May 24

I was invited by TMJ4 to talk about the end of the WI eviction moratorium on Friday. I cannot find a link to the show, but here are my notes and a picture from when my granddaughter happened to catch the broadcast when she was watching tv. It must have been one of her homeschooling assignments. 😉

My notes for the interview. Unfortunately I was not able to make all my comments.

How are you working with tenants?

Most important is communication. Tenants need to talk to their landlords. The sooner the better.

Our company has posted a list of resources for tenants on our website at:
ApartmentsMIlwaukee.com/r/  

Despite dire predictions by attorneys for Legal Action, we do not anticipate a large increase in overall evictions.

What may be surprising to some, rental owners do not like evictions. It is in both parties best interest for a resolution.  Successful landlords need successful tenants. Every eviction is costly to landlords in terms of lost rent and often damages.  Evictions are costly to tenants as it impacts their future housing and is disruptive to their lives.

If tenants have resources to pay rent, then there will be no eviction crises when the moratorium is lifted.  Governor Evers just announced $25M Wisconsin Rental Assistance Program will go a long ways to providing those resources and preventing many evictions.  

Most owners did not charge late fees for April, well before the prohibition against late fees was issued.  

We are seeing greater than 85% of tenants have paid their rent in full for April and May and generally timely.

As would be expected, some tenant took advantage of the moratorium and did not pay rent when they had an ability to do so.  Many people are in better financial position today than they were three months ago due to the enhanced federal unemployment and stimulus money.  

Our company and many other landlords are working with Mediate Milwaukee to attempt to resolve some of these issues without filing for eviction.

Are you worried about how the rest of the year looks?

Absolutely. Landlords need to collect their rents in order to survive. If landlords do not survive, tenants and municipalities suffer.

The real fear is, unless something dramatically changes, that August and September will be far worse due to the expiration of the enhanced federal unemployment, the stimulus money being spent, and those employers who received the SBA Payroll Protection Program grants will no longer be required to keep those employees.

Any substantial disruption in rent collections will cause an impact on not only the property owners, but also on future rental housing costs.

Milwaukee and other communities have recently furloughed employees due to COVID’s impact on their budget.  This comes well before we will see the impact of COVID on payment of property taxes, sewer and water and reductions in collections of other city fees.    

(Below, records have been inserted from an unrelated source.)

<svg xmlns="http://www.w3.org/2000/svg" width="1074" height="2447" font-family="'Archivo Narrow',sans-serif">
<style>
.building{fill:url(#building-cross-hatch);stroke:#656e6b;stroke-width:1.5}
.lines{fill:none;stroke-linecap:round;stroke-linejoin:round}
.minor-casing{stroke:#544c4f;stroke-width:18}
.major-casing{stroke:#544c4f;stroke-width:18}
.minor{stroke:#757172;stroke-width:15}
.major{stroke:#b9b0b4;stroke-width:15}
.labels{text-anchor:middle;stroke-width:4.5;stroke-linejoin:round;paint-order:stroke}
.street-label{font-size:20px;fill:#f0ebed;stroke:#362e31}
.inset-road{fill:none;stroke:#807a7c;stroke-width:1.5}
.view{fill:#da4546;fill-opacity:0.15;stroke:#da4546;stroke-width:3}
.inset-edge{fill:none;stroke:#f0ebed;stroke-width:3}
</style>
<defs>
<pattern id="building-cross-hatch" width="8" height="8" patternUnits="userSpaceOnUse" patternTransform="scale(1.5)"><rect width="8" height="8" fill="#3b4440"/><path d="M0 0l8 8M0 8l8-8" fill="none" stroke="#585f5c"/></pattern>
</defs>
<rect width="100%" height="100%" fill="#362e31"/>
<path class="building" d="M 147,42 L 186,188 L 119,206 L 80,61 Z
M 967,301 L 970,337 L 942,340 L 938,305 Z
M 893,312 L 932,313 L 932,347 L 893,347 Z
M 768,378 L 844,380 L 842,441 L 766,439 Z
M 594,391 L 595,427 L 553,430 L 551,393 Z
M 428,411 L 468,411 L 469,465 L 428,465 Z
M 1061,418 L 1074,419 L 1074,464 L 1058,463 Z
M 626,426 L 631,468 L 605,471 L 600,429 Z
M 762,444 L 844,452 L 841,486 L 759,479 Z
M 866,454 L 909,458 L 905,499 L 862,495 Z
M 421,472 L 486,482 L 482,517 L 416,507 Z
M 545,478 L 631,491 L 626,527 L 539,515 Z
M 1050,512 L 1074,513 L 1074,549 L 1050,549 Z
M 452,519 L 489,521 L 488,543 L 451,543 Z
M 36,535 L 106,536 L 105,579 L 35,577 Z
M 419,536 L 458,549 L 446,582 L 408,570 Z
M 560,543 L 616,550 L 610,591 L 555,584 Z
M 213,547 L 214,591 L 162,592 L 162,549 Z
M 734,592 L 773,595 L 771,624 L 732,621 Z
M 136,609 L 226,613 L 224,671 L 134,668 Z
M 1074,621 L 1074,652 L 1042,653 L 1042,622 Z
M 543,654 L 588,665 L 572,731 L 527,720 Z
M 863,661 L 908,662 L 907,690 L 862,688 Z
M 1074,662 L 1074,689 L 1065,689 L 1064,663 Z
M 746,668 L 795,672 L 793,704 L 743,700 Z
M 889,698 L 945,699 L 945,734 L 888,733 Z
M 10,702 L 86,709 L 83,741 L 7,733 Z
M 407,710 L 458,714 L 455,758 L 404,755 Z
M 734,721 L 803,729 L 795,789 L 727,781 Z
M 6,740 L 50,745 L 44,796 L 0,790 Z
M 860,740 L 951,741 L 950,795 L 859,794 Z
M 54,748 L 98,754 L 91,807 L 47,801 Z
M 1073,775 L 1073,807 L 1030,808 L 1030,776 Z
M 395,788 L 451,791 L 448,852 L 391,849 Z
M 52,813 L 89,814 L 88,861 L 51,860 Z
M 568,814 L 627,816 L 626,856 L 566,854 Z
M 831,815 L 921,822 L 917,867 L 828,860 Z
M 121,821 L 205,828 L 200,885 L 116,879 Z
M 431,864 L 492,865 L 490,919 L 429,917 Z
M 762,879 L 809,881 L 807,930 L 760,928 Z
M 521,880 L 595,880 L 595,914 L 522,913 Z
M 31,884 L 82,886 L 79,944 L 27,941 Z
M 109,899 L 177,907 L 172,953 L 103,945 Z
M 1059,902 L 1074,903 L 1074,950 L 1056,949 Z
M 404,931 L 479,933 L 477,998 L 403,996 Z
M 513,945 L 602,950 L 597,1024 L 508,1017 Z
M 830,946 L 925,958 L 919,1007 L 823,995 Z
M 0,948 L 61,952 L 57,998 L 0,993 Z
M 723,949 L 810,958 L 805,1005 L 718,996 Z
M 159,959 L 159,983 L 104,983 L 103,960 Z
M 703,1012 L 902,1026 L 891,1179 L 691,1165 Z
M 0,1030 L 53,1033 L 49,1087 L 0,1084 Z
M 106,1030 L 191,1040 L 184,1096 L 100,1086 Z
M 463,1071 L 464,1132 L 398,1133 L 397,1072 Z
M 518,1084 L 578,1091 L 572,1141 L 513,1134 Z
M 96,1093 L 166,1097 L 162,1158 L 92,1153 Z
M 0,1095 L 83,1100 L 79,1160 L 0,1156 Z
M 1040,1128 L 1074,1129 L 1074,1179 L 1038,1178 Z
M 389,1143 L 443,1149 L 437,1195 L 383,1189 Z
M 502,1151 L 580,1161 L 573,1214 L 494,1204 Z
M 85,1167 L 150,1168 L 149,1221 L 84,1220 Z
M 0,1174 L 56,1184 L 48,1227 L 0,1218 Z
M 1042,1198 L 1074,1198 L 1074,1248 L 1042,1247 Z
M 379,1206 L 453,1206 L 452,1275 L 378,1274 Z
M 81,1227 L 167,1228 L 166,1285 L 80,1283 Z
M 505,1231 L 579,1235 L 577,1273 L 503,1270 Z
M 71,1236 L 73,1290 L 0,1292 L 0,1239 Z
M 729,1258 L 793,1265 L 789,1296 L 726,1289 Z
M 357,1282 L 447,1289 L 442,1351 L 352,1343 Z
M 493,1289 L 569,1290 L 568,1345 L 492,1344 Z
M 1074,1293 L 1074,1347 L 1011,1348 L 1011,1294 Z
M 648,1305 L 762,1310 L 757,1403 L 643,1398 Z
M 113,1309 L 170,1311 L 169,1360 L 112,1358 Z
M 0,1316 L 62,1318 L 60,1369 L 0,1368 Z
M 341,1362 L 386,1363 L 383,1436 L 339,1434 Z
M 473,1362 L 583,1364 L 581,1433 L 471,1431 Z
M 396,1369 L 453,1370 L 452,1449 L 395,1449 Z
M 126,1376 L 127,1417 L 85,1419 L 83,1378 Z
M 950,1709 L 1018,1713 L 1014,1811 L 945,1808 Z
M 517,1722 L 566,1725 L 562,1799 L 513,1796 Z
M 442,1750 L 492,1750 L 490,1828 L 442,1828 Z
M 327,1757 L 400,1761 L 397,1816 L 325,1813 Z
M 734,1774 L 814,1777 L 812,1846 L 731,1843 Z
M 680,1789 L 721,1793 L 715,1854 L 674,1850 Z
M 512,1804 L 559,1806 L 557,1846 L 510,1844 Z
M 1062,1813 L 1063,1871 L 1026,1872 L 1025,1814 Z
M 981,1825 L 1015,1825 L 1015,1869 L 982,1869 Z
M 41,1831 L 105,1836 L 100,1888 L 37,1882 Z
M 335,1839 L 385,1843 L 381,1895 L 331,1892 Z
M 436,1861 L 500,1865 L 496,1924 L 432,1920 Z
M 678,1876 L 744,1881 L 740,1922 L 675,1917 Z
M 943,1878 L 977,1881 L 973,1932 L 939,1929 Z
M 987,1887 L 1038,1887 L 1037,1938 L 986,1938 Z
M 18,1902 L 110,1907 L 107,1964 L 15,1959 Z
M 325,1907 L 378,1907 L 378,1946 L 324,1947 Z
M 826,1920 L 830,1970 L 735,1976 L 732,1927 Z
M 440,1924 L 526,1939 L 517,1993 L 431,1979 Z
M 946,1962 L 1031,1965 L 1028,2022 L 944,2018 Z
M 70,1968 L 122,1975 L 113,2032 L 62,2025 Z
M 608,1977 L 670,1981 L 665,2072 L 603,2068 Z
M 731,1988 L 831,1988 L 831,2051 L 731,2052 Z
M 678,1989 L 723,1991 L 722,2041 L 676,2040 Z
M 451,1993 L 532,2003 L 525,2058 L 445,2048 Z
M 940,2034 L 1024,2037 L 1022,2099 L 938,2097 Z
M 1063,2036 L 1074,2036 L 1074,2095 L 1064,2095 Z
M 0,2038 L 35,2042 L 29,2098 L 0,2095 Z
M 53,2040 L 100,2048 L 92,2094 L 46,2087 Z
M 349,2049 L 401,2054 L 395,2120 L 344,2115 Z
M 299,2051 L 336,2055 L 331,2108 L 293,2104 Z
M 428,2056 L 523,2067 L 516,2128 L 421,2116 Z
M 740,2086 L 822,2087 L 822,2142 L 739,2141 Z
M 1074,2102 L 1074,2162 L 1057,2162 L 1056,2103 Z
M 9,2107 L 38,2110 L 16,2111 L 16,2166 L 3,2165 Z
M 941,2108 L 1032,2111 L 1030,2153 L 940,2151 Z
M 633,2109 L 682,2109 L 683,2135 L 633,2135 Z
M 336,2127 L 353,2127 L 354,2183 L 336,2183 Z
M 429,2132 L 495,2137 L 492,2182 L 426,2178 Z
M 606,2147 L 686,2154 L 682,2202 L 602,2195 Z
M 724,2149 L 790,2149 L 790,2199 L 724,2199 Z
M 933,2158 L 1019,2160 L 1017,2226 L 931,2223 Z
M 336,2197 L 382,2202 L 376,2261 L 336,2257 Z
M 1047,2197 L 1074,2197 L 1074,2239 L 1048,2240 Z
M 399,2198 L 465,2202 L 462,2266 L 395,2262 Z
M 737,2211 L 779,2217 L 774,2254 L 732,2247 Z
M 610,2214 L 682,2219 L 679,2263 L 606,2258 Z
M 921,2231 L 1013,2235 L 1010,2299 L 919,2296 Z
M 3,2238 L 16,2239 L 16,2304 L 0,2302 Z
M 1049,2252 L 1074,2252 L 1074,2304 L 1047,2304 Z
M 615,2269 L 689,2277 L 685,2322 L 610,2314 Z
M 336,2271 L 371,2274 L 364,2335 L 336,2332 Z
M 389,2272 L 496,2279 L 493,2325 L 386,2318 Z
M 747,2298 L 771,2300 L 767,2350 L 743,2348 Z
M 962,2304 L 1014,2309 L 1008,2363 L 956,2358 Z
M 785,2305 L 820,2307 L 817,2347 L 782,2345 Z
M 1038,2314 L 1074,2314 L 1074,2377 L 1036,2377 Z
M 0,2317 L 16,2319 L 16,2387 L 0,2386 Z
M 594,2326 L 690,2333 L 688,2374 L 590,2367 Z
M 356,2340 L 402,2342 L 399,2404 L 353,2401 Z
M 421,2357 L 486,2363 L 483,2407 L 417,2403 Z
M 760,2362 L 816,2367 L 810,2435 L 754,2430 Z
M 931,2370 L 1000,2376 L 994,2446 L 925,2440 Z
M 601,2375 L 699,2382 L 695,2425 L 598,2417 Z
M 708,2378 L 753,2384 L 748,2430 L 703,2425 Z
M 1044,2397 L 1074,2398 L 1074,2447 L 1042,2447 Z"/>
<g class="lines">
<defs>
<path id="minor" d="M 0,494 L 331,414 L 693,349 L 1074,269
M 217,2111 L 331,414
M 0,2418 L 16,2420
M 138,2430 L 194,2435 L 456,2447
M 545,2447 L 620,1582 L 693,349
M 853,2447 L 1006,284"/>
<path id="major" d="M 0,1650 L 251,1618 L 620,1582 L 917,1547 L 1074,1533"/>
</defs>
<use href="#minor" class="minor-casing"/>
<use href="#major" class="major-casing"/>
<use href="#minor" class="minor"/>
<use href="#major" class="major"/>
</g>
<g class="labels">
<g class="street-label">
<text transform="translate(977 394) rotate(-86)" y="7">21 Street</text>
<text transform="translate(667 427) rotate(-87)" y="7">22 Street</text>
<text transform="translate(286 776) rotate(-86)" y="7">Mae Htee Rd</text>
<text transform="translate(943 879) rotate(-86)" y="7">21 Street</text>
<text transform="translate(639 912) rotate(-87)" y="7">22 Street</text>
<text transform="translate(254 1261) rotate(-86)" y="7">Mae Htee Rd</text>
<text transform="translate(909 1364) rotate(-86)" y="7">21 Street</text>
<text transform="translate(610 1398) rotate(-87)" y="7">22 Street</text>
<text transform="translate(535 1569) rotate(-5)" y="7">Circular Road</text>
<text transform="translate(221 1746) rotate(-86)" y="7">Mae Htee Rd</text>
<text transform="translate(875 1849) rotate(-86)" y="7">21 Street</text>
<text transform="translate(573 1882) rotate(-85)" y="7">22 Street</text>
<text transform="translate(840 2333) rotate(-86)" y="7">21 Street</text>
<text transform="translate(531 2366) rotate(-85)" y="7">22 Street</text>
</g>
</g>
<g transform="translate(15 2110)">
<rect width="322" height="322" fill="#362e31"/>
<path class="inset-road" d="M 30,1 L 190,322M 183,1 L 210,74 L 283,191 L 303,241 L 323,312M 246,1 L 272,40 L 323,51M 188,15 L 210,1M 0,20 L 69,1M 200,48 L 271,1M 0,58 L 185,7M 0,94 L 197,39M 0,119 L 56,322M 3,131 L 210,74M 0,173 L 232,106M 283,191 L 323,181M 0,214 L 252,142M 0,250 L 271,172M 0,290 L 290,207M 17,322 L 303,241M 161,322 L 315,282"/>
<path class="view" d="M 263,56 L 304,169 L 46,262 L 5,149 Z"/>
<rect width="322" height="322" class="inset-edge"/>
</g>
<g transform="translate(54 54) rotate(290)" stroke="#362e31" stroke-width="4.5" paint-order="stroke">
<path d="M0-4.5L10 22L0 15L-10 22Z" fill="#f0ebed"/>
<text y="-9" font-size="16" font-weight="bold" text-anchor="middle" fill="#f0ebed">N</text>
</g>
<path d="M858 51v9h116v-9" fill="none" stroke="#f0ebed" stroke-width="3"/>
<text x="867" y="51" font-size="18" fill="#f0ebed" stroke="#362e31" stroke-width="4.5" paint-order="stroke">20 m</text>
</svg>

We can look at  2008 and see how that impacted Milwaukee’s housing for years after. The City ended up foreclosing on hundreds of properties, with many having been vandalized to the point they were razed.  Milwaukee continues to have a huge number of tax foreclosures today, even in what was one of the best economies in history. It will only get worse now due to COVID.  This is not only a burden to the cities but also reduces future housing choices for tenants.

Picture of one of Sherrena (from Desmond’s EVICTED) properties on 10th & Center that was foreclosed upon shortly after the 2008 crises.  It burned in April 2018 and was finally razed in November 2019. (Photo by Heiner Giese)

There are predictions that the COVID housing impact will be far worse than the Great Recession. The 2008 bubble was predictable and the build up to it was over a couple of years.  Many people in the housing industry realized the prices of real estate at the time was unsustainable and those people were not harmed. 

COVID brought the economy to a sudden and unpredictable stop.  No one was prepared, and many businesses will not return.  

What resources are available to landlords?

Not many.

Landlords with very specific mortgages may forgo payments, but interest may still occur.  Mortgages are only a fraction of the operating costs.  Nearly an equal amount is paid to the municipalities in taxes, sewer, water, and other fees.  Maintenance is a large portion of the owners’ expenditures as is insurance and other operating costs.